TASKS ->
1/ Translate this sentence from the passage on the BP Foundation grant to Stanford's energy program into French: "The gift follows the BP Foundation's initial grant of $1.8 million over three years, which was pledged in 2004 in support of the program."
2/ According to the passage on the BP Foundation grant to Stanford's energy program, who serves as chairman of the BP Foundation?
3/ Extend the passage on the BP Foundation grant to Stanford's energy program, picking up directly after its final sentence.

SELECTED PASSAGE ->
The gift follows the BP Foundation's initial grant of $1.8 million over three years, which was pledged in 2004 in support of the program.

"BP's support has allowed our program to study the world's most pressing energy problems, such as global warming, energy poverty and the prospects for the world oil market," said program director and Stanford law Professor David G. Victor. "In addition to BP Foundation support, we learn from BP's experience as an energy company because they operate in all the markets where we do research--such as in China and India."

"BP Foundation believes the work undertaken at Stanford deals directly with global issues that are key to meeting the world's growing energy needs," said Steve Elbert, chairman of the BP Foundation. "The drive to research and implement strategies to further understand today's energy markets is important work, and we are proud to partner again with Stanford."

The Program on Energy and Sustainable Development, part of the Freeman Spogli Institute for International Studies, concentrates on the legal, political and institutional dimensions of how societies derive value from energy. The BP Foundation grant is part of a rapid expansion of Stanford's research and teaching on energy issues, much of which focuses on the technical aspects of energy systems.

[Collection entries]
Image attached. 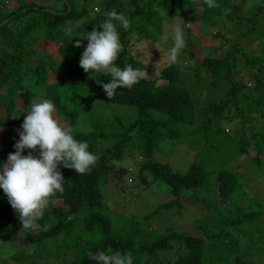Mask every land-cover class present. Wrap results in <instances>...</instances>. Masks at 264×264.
Wrapping results in <instances>:
<instances>
[{"label": "trees", "instance_id": "trees-1", "mask_svg": "<svg viewBox=\"0 0 264 264\" xmlns=\"http://www.w3.org/2000/svg\"><path fill=\"white\" fill-rule=\"evenodd\" d=\"M60 1L63 11L50 13L32 2L6 9L5 0H0V20L9 17L0 26V86H4V90L8 86L13 93L7 96L4 91V98L0 100L4 107V117H0V162L16 151L13 145L19 138L12 131L20 128L26 114L23 111L33 100H50L56 108L62 106L61 119L67 122L74 138L86 141L88 150L98 155L99 160L90 172L80 175L74 169L58 165L65 178L64 191L51 198L59 199L61 205H54L50 201L39 221L42 227L48 226L47 230H22L17 213L9 204L3 189H0V226L7 224L12 235L21 230L36 248L44 240L62 234V239H66L67 261L64 264H96L86 254L97 250L130 251L133 264H140L143 255H146L144 262L150 260L164 264L165 258H161L158 252L172 247L173 242L182 250L177 254L174 264H213L215 261L225 264L231 255L232 264H250L246 256H258L261 254L260 248L253 246L243 256L240 254V242L248 226L264 234V225L258 218L263 210L257 205L241 206L234 203L230 207H215L198 220L197 227L201 229V234L196 236L174 232L170 227L164 235L146 233L139 236L137 228L127 232L124 225L115 227L103 213L99 184L106 183L111 177L114 182L123 185L121 175L126 170L122 167L114 169L112 160L132 155L136 151L143 157L137 172L139 181L147 183L146 177L149 175L151 179L160 180L169 186L173 199L161 204V207L177 205L182 190H189L188 199L191 202L200 201L205 209L211 205L208 202L211 200L200 194L205 188L212 193L209 197L213 202L216 196L228 198L243 192L239 174L225 168L223 162L222 166L208 173L201 162L194 160L184 173H178L166 162L153 159L152 155L159 149L162 140L179 137V126L192 125L194 128L190 133L200 134L206 140L209 154L219 147L211 142L212 138L225 137V147L220 148L227 154L221 157L222 160L231 157L228 148L230 143L234 144L236 152L245 151L248 143L254 142L256 154L264 153V136L260 133L246 136L243 128L239 127L234 131V139L225 133V124L221 128L218 124L223 119L229 120L225 118L224 112L230 108L234 109V115H240V125L245 121L250 122V114L264 116V33H257L256 24L259 19V25H263L264 0H257L259 4L252 6L251 15L231 12L228 0H216L220 5L218 8H209L205 0H102L98 2L100 5L97 4V12L90 13L84 8H74L72 0H66L68 4L64 0ZM22 7H25L23 12ZM125 7H129L125 16L130 21V27L124 30L118 26L123 50L115 61L116 66L122 69L127 63L134 68L143 67V62L130 53L128 46L131 37L137 40L154 37L153 34L160 31L165 18L162 14L164 8L170 7L166 15L171 17L173 13H181L191 18L194 13L195 19L192 18L202 28L201 32L215 24L220 33V27L228 20L230 24L234 23L229 26L237 25L242 29L236 30L231 38H225L228 45L219 56L205 53L200 60L195 61L192 69L183 65L186 61L183 53L187 49H182L178 63H168L159 70L158 78L163 80L161 85H155L154 79L145 78L131 89L118 87L110 99L106 97L104 102L97 105L98 114H89V129L81 131L74 127L80 102L90 100L87 91L97 86L96 79L108 83L110 77L104 73H91L92 70L86 73L79 66L83 51L79 50L77 42L79 40L84 45L86 42L75 32L91 31L93 27L102 30L99 24L106 19L105 14L113 9L119 13ZM31 8L39 12L29 16ZM75 22H78V27L74 26ZM50 34L54 37L51 38ZM38 38H50L57 45L60 59L44 56L34 49L33 44ZM254 38L257 39L258 48L252 55H247L244 43ZM185 42L187 47L191 45L189 38ZM241 66H244L246 79L252 81L251 86H247L240 75ZM61 73H64L65 78H61ZM52 77L54 80L49 82L48 78ZM25 82L30 83L36 92H32ZM202 86L206 87L207 93L201 100L202 114L197 115L195 104ZM215 92H219L221 98L212 96ZM14 95L19 98L21 108H18ZM108 104L130 107L133 118L127 120L116 114L103 118L101 110L106 109ZM13 114L18 117L13 119ZM244 117L247 118L244 120ZM254 161L260 160L255 156ZM210 175L213 176L212 180L207 179ZM215 215L219 216L217 226L202 221ZM56 247V255H59V246ZM30 263L34 264L33 261Z\"/></svg>", "mask_w": 264, "mask_h": 264}, {"label": "rangeland", "instance_id": "rangeland-1", "mask_svg": "<svg viewBox=\"0 0 264 264\" xmlns=\"http://www.w3.org/2000/svg\"><path fill=\"white\" fill-rule=\"evenodd\" d=\"M63 1V0H62ZM74 8H84L90 12H97L100 4L98 2L102 0H72ZM123 1V0H122ZM126 1V0H124ZM32 2L33 4L40 6L42 10L53 11L56 13H61L63 10V4L60 0H5L6 9L15 7L17 4ZM228 9L231 12H244L251 15L252 6H257L259 3L257 0H228ZM98 4V5H97ZM155 6V5H154ZM242 6V7H241ZM164 8L162 14L164 15V20L162 21L160 31H156L154 37H142L139 40L135 39L134 36L131 37L129 43L130 53L145 62L150 59L145 66V70L148 73L147 78L154 79L155 85H161L163 80L158 78L159 70L166 64L167 60V46L161 49V52L154 46L155 41H158L161 36L166 35L169 32L170 25L173 22L181 23L184 30L185 41L187 38L191 40V45L189 47L185 46L183 49H187L183 54L186 61L183 65L188 66V69H192L195 66V61L200 60V58L207 53L210 56H219L228 45V41L225 38H231L233 33L242 29L237 25L229 26L231 24L226 21L222 28L220 27V33L216 30L215 24L211 25L208 30L203 32L200 29L197 21L194 19V13L192 17L188 18L181 13H173L172 17L167 16V9ZM25 7L21 8L23 12ZM129 7L121 8L119 13L125 15L126 10ZM23 10V11H22ZM37 11L35 8H31L28 11L29 16H33ZM189 15L190 13H185ZM7 18V17H6ZM22 19V18H19ZM18 20V19H17ZM260 20L257 19L258 28L257 33H264V22L263 25H259ZM78 22L74 23L76 26ZM65 24L64 27H66ZM186 25L188 27H186ZM119 26V25H118ZM187 29V30H185ZM188 31V32H187ZM82 32H75L82 40L86 42V38L80 36ZM51 38L54 37L50 34ZM223 36V38H222ZM186 43V42H185ZM171 44V39H169V45ZM86 45L80 43L79 50H84ZM186 45V44H185ZM246 54L252 55L254 50L258 48L257 39H251L250 42L244 43ZM34 49L40 51L44 56H55L60 59L59 52L57 51V45L53 44L50 38H38L33 44ZM240 75L245 79L247 86L252 85V81L246 79L244 76L245 70L244 66L240 67ZM205 74V73H203ZM203 76V75H202ZM60 77V76H59ZM204 77V76H203ZM61 78H65L64 73H61ZM52 78H48V81H53ZM27 87L32 91L36 92L32 85L25 82ZM191 90V89H190ZM4 91H6L7 96L13 95L11 88L8 86H0V100L4 98ZM89 101L84 99L79 105V114L76 118L74 127L79 130L87 131L89 129L90 123V113L98 114L99 107L97 106L101 102L106 100V93L103 90L101 84L89 88L87 91ZM206 87L202 86V92L197 97L195 104L196 114L201 115L203 111V105H201V100L206 95ZM212 94V93H211ZM217 98H221L219 92H215ZM15 96V95H14ZM18 108H21L19 98L15 96ZM62 106L55 107L56 118L67 126V122L61 119ZM101 113L103 118L110 116L111 114H116L124 119H132L133 111L130 107L121 106L117 104H108L106 109H102ZM234 109L230 108L224 113L225 118L218 122L220 128L224 126V131L229 136L236 139V134L234 131L243 128L244 134L248 136L251 133L257 132L264 136V116L252 115L250 114V122H244L240 125L239 121L241 119L240 115L233 114ZM26 115V114H25ZM0 117H4V107L3 103L0 102ZM247 117H244V120ZM250 127V130H247ZM192 126H179V137L173 139H164L160 142L159 149L152 155L153 159L166 162L169 164L170 168L178 173H184L187 170L189 164L197 160L201 162L204 170L208 173L212 172L213 169L222 166V162L225 163L224 167L235 171L239 174L241 179V190L242 193H236L228 198H221L216 196L213 199L209 197L212 193L209 189L201 190L200 194L208 201L209 209H205L201 202H191L188 199L189 190H182L179 193V203L177 205H171L169 207H161V204L167 203L169 200L173 199L172 195L169 193V186L164 182L156 179H151L149 175L146 177L147 183H142L137 177V172L139 171V164L142 161V155L139 152L134 151L131 154L124 155L122 158L116 160L113 159L114 169L124 168L126 170L125 174H122L123 185L114 182V179L109 177L106 183L99 184V190L101 192V201L103 203V213L110 219L111 223L115 227H120L124 225L125 231L131 230L132 228H137L136 233L141 236L146 233L164 235L168 232V227L172 231L177 233H184L186 235L196 236L201 234V229L197 227L198 220L206 213H210L215 207H230L234 203L241 206H246L247 204L257 205L263 210L259 215L260 222L264 225V153L261 152L256 154L257 149L253 147L254 142H249L248 146L245 147V151L237 150L235 152L234 144L230 143L228 146L231 157L226 160H222L221 157L225 156V150H221V146L225 147L227 140L222 135L214 136L211 142L217 144L218 150L211 152L209 154L206 151L205 139L199 134L194 135L191 132ZM236 129V130H235ZM19 131H22L21 127L13 130V134L19 138ZM1 134V129H0ZM231 142V141H230ZM104 143H102L103 145ZM256 150V151H255ZM27 154V149L23 151ZM260 160L259 162L254 161V157ZM7 160V159H6ZM3 160V161H6ZM212 175L207 179L212 180ZM54 205H61L59 199L50 200ZM214 213V212H213ZM218 215L209 217L206 220L204 218L202 221L204 223L210 222L217 226ZM249 235H248V234ZM66 239H62V234L50 237L40 243L39 247L36 248L32 243L29 242L24 232L17 230L14 235L9 233V226L4 224L0 226V264H64L67 261L65 254L66 246L64 244ZM172 243V242H171ZM59 246V255H56L57 247ZM253 246H259L261 254L258 256L247 255L250 264H264V234H260L258 231H253L251 226H248L246 233L242 234V240L240 242V249L243 256L247 250ZM182 252L180 248L177 247V243L173 242L172 247L158 252L161 258H165L164 264H174V260L178 253ZM146 255H143L140 264H159L153 261L144 262ZM233 263V255L228 257V261L225 264ZM213 264H220L215 261Z\"/></svg>", "mask_w": 264, "mask_h": 264}, {"label": "clouds", "instance_id": "clouds-1", "mask_svg": "<svg viewBox=\"0 0 264 264\" xmlns=\"http://www.w3.org/2000/svg\"><path fill=\"white\" fill-rule=\"evenodd\" d=\"M205 3L209 8L220 7L216 0H205ZM105 15L106 19L99 24L102 30L93 27L91 31L80 34L86 38L87 45L81 54L79 66L86 73L92 70L91 73H104L110 77L108 83L96 79V83L101 84L110 99L118 87L131 89L140 80L147 78L145 66L150 53L143 67L134 68L130 63L125 64L123 69L116 66L115 61L123 50L118 25L127 30L130 21L114 9ZM68 30L72 31L71 28ZM154 46L159 52L167 46L168 62L178 63L180 52L186 46L181 23L173 22L169 32L155 41ZM23 112L26 115L20 126L22 131H19V139L13 145L16 151L9 153L6 161L0 162V189H3L9 204L17 213L22 230H47L48 226L42 227L39 221L50 199L64 191L65 178L58 165L74 169L77 175L86 174L97 164L99 157L88 150L86 141L76 140L71 128L56 118L52 101L33 100ZM17 117L12 115L13 119ZM26 149L29 151L23 155ZM86 255L96 264H133L130 251L97 250L88 251Z\"/></svg>", "mask_w": 264, "mask_h": 264}, {"label": "water", "instance_id": "water-1", "mask_svg": "<svg viewBox=\"0 0 264 264\" xmlns=\"http://www.w3.org/2000/svg\"><path fill=\"white\" fill-rule=\"evenodd\" d=\"M64 1H65V4H68L66 0H64ZM68 9H69V6H67V10H68ZM22 11H23V10H22ZM47 11H48V10H47ZM48 12H50V11H48ZM50 13H54V12L51 11ZM8 20H9V17L0 20V26L3 25L4 23H6Z\"/></svg>", "mask_w": 264, "mask_h": 264}]
</instances>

REPLIES ->
1/ Ce don fait suite à la subvention initiale de 1,8 million de dollars sur trois ans accordée par la BP Foundation, qui avait été promise en 2004 pour soutenir le programme.

2/ Steve Elbert.

3/
All of the program's research is public and published openly, including on its website. The gift from the BP Foundation, as well as all similar gifts to support the program's research, includes special provisions that assure the research program's independence in setting its research agenda.

The agreement with Stanford is one in a series of BP partnerships with universities in the United Kingdom, the United States and China, representing a total commitment of more than $600 million. The program at Stanford complements work on similar topics at Princeton University, Tsinghua University and Imperial College, among others.

Founded in 2001, the Program on Energy and Sustainable Development focuses on the "political economy" of modern energy services--the interaction of political, institutional and economic forces that often dominate energy markets. It collaborates with the Stanford Law School and other university departments and schools, including economics, engineering and earth sciences. About half of the program's resources are devoted to research partnerships in key developing countries, including Brazil, China, India, Mexico and South Africa. Program researchers have examined the emergence of a global business in natural gas, reforms of electric power markets and the supply of modern energy services to low-income rural households in developing countries.

The program's other major sponsor is the Electric Power Research Institute in Palo Alto, Calif., a research consortium that includes most of the world's largest electric companies.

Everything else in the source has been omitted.